To improve compression, sorting rows can also help. For example, using bitmap indexes, sorting can improve compression by an order of magnitude. To maximize the compression benefits of the lexicographical order with respect to run-length encoding, it is best to use low-cardinality columns as the first sort keys. For example, given a table with columns sex, age, name, it would be best to sort first on the value sex (cardinality of two), then age (cardinality of <150), then name.
Columnar compression achieves a reduction in disk space at the expense of efficiency of retrieval. The greater adjacent compression achieved, the more difficult random-access may become, as data might need to be uncompressed to be read. Therefore, column-oriented architectures are sometimes enriched by additional mechanisms aimed at minimizing the need for access to compressed data.
History
Column stores or transposed files have been implemented from the early days of DBMS development. TAXIR was the first application of a column-oriented database storage system with focus on information-retrieval in biology in 1969. Clinical data from patient records with many more attributes than could be analyzed were processed 1975 and after by a Time-Oriented Database System (TODS). Statistics Canada implemented the RAPID system in 1976 and used it for processing and retrieval of the Canadian Census of Population and Housing as well as several other statistical applications. RAPID was shared with other statistical organizations throughout the world and used widely in the 1980s. It continued to be used by Statistics Canada until the 1990s.
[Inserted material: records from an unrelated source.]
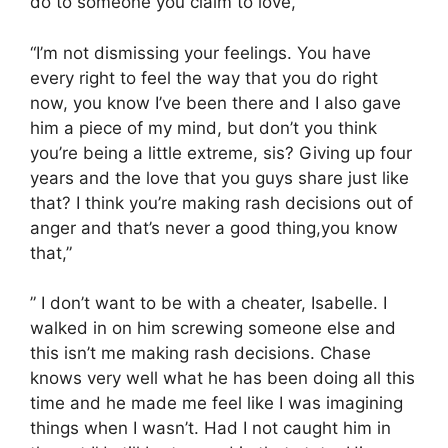
do to someone you claim to love,”
“I’m not dismissing your feelings. You have
every right to feel the way that you do right
now, you know I’ve been there and I also gave
him a piece of my mind, but don’t you think
you’re being a little extreme, sis? Giving up four
years and the love that you guys share just like
that? I think you’re making rash decisions out of
anger and that’s never a good thing,you know
that,”
” I don’t want to be with a cheater, Isabelle. I
walked in on him screwing someone else and
this isn’t me making rash decisions. Chase
knows very well what he has been doing all this
time and he made me feel like I was imagining
things when I wasn’t. Had I not caught him in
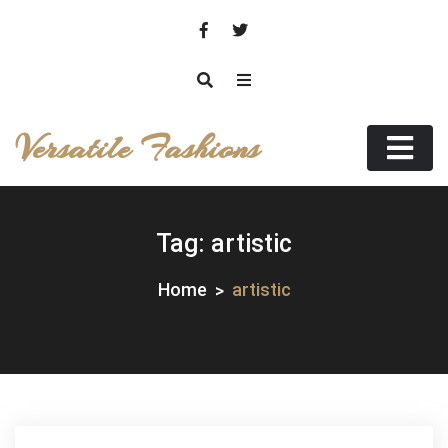
Skip
to
content
Versatile Fashions
Tag:
artistic
Home
artistic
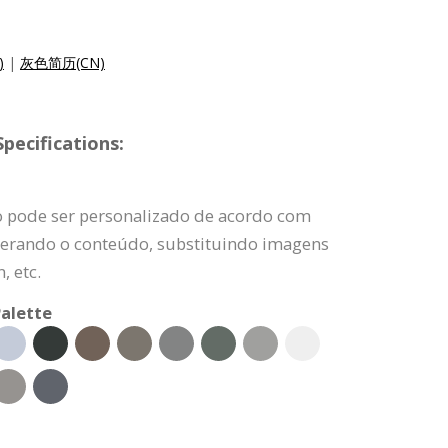
)
|
灰色简历(CN)
pecifications:
o pode ser personalizado de acordo com
lterando o conteúdo, substituindo imagens
, etc.
alette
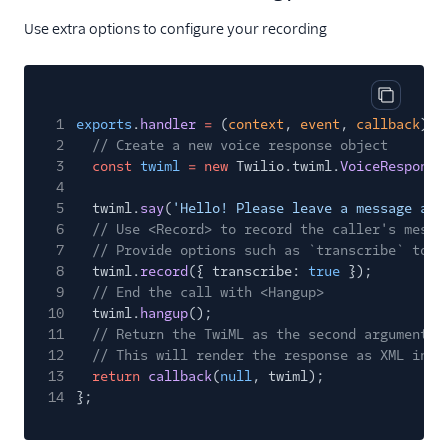
Use extra options to configure your recording
Copy cod
1
exports
.
handler
=
(
context
,
event
,
callback
)
=
2
// Create a new voice response object
3
const
twiml
= new
Twilio.twiml.
VoiceResponse
4
5
twiml.
say
(
'Hello! Please leave a message aft
6
// Use <Record> to record the caller's messa
7
// Provide options such as `transcribe` to e
8
twiml.
record
({ transcribe:
true
});
9
// End the call with <Hangup>
10
twiml.
hangup
();
11
// Return the TwiML as the second argument t
12
// This will render the response as XML in r
13
return
callback
(
null
, twiml);
14
};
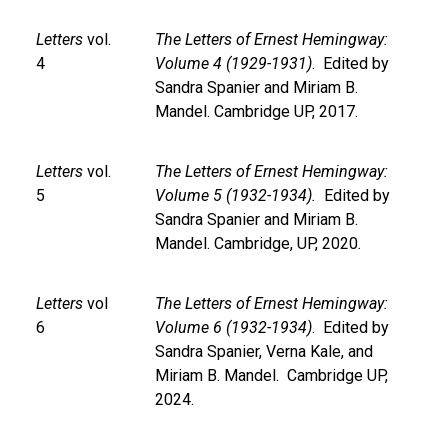
Letters
vol.
The Letters of Ernest Hemingway:
4
Volume 4 (1929-1931)
. Edited by
Sandra Spanier and Miriam B.
Mandel. Cambridge UP, 2017.
Letters
vol.
The Letters of Ernest Hemingway:
5
Volume 5 (1932-1934).
Edited by
Sandra Spanier and Miriam B.
Mandel. Cambridge, UP, 2020.
Letters
vol
The Letters of Ernest Hemingway:
6
Volume 6 (1932-1934)
. Edited by
Sandra Spanier, Verna Kale, and
Miriam B. Mandel. Cambridge UP,
2024.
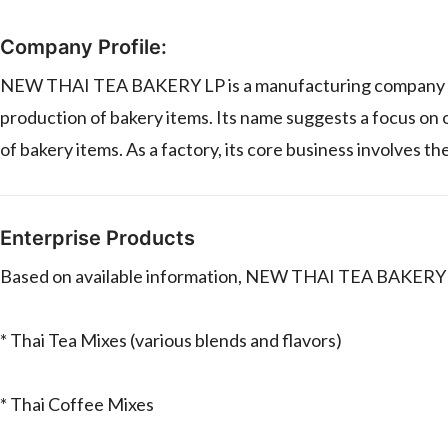
Company Profile:
NEW THAI TEA BAKERY LP is a manufacturing company (fac
production of bakery items. Its name suggests a focus on o
of bakery items. As a factory, its core business involves 
Enterprise Products
Based on available information, NEW THAI TEA BAKERY LP
* Thai Tea Mixes (various blends and flavors)
* Thai Coffee Mixes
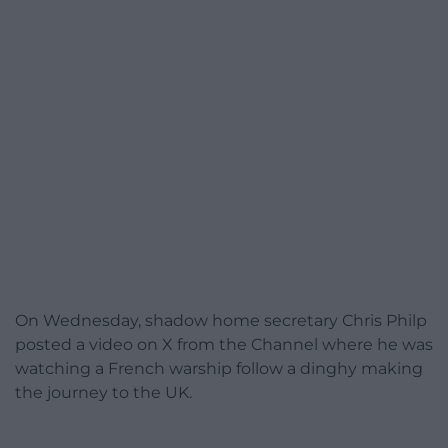
On Wednesday, shadow home secretary Chris Philp
posted a video on X from the Channel where he was
watching a French warship follow a dinghy making
the journey to the UK.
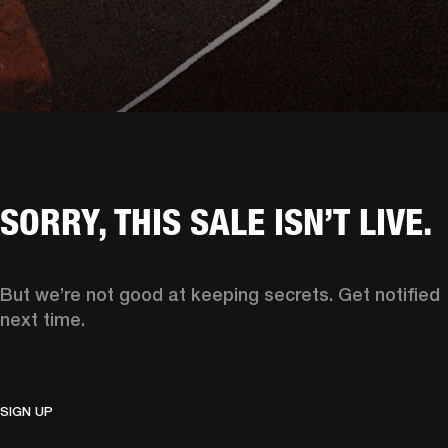
SORRY, THIS SALE ISN’T LIVE.
But we’re not good at keeping secrets. Get notified 
next time. 
SIGN UP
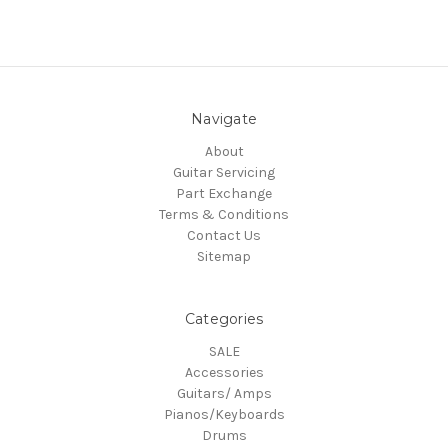
Navigate
About
Guitar Servicing
Part Exchange
Terms & Conditions
Contact Us
Sitemap
Categories
SALE
Accessories
Guitars/ Amps
Pianos/Keyboards
Drums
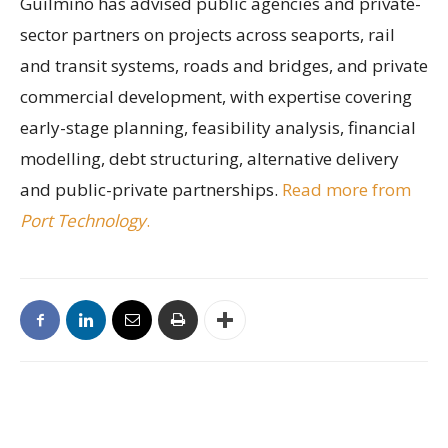
Guilmino has advised public agencies and private-
sector partners on projects across seaports, rail
and transit systems, roads and bridges, and private
commercial development, with expertise covering
early-stage planning, feasibility analysis, financial
modelling, debt structuring, alternative delivery
and public-private partnerships.
Read more from
Port Technology
.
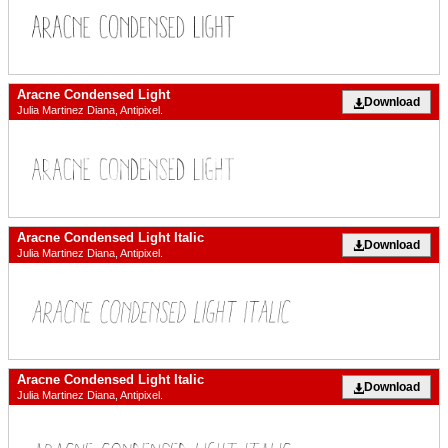
Aracne Condensed Light
Download
Julia Martinez Diana, Antipixel.
Aracne Condensed Light Italic
Download
Julia Martinez Diana, Antipixel.
Aracne Condensed Light Italic
Download
Julia Martinez Diana, Antipixel.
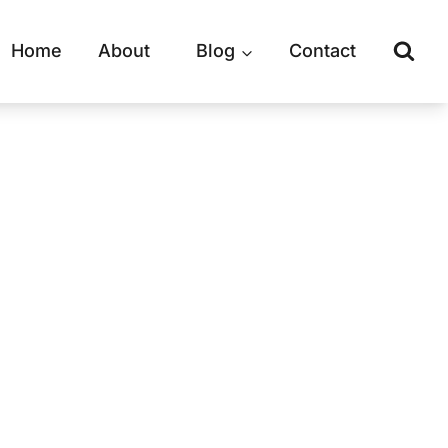
Home
About
Blog
Contact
KDB was the first commercially available column-oriented database developed in 1993 followed in 1995 by Sybase IQ. However, that has changed rapidly since about 2004 with many open source and commercial implementations. MonetDB was released under an open-source license on September 30, 2004, followed closely by the now defunct C-Store. Vertica was eventually developed out of C-Store, while the MonetDB-related X100 project evolved into VectorWise. Druid is a column-oriented data store that was open-sourced in late 2012 and now used by numerous organizations.